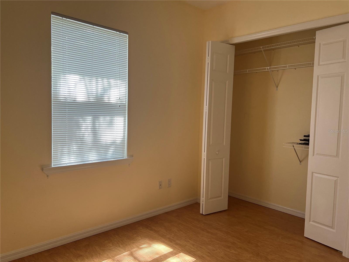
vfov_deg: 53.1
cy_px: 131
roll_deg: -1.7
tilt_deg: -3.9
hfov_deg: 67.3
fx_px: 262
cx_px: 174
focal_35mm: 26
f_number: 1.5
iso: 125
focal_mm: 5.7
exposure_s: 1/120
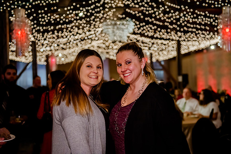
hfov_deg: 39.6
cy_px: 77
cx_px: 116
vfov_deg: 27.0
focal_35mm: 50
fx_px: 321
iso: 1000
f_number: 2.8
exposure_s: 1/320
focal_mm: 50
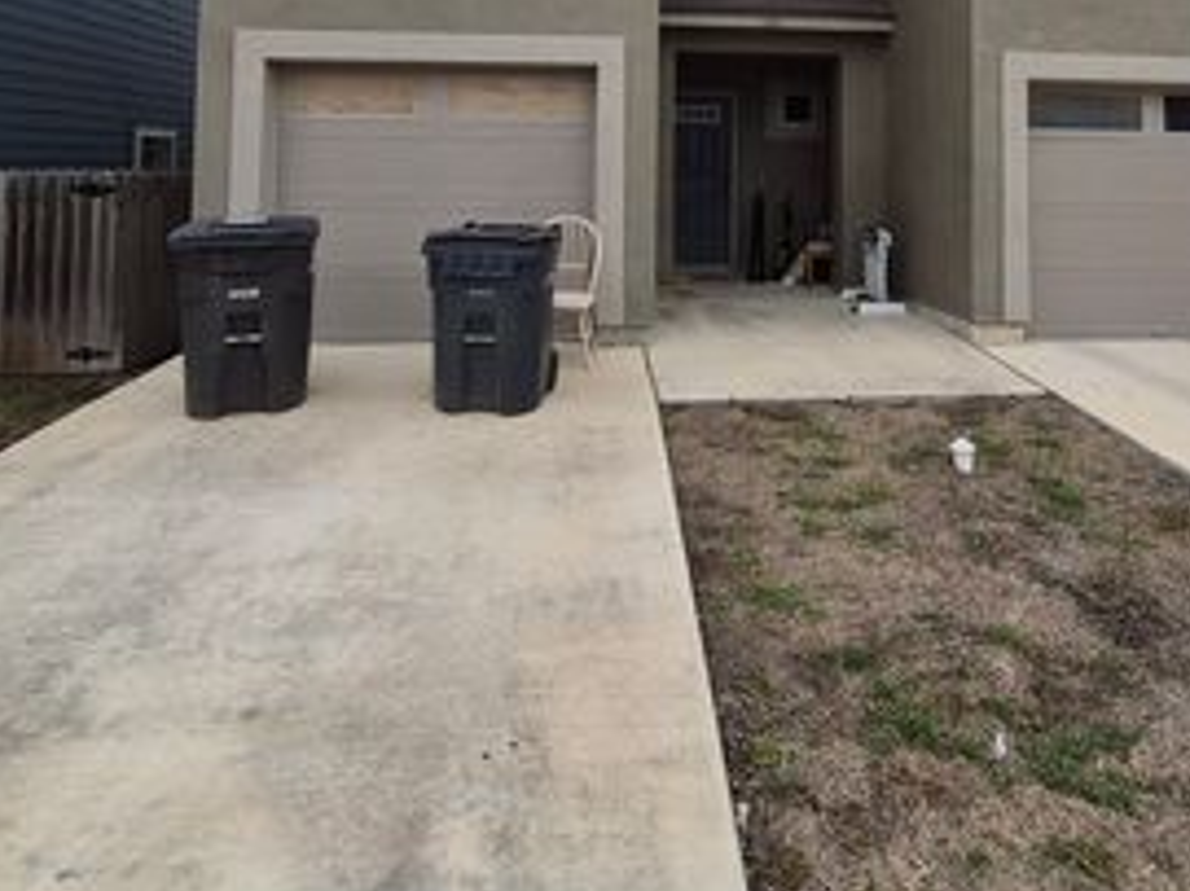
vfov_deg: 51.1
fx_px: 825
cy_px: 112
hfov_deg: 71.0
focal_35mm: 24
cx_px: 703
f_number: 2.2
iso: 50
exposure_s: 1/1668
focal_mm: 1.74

Task: Would you retype every record above exactly, leaving out the pictures?

Output below:
vfov_deg: 53.1
cy_px: 131
roll_deg: -1.7
tilt_deg: -3.9
hfov_deg: 67.3
fx_px: 262
cx_px: 174
focal_35mm: 26
f_number: 1.5
iso: 125
focal_mm: 5.7
exposure_s: 1/120
hfov_deg: 39.6
cy_px: 77
cx_px: 116
vfov_deg: 27.0
focal_35mm: 50
fx_px: 321
iso: 1000
f_number: 2.8
exposure_s: 1/320
focal_mm: 50
vfov_deg: 51.1
fx_px: 825
cy_px: 112
hfov_deg: 71.0
focal_35mm: 24
cx_px: 703
f_number: 2.2
iso: 50
exposure_s: 1/1668
focal_mm: 1.74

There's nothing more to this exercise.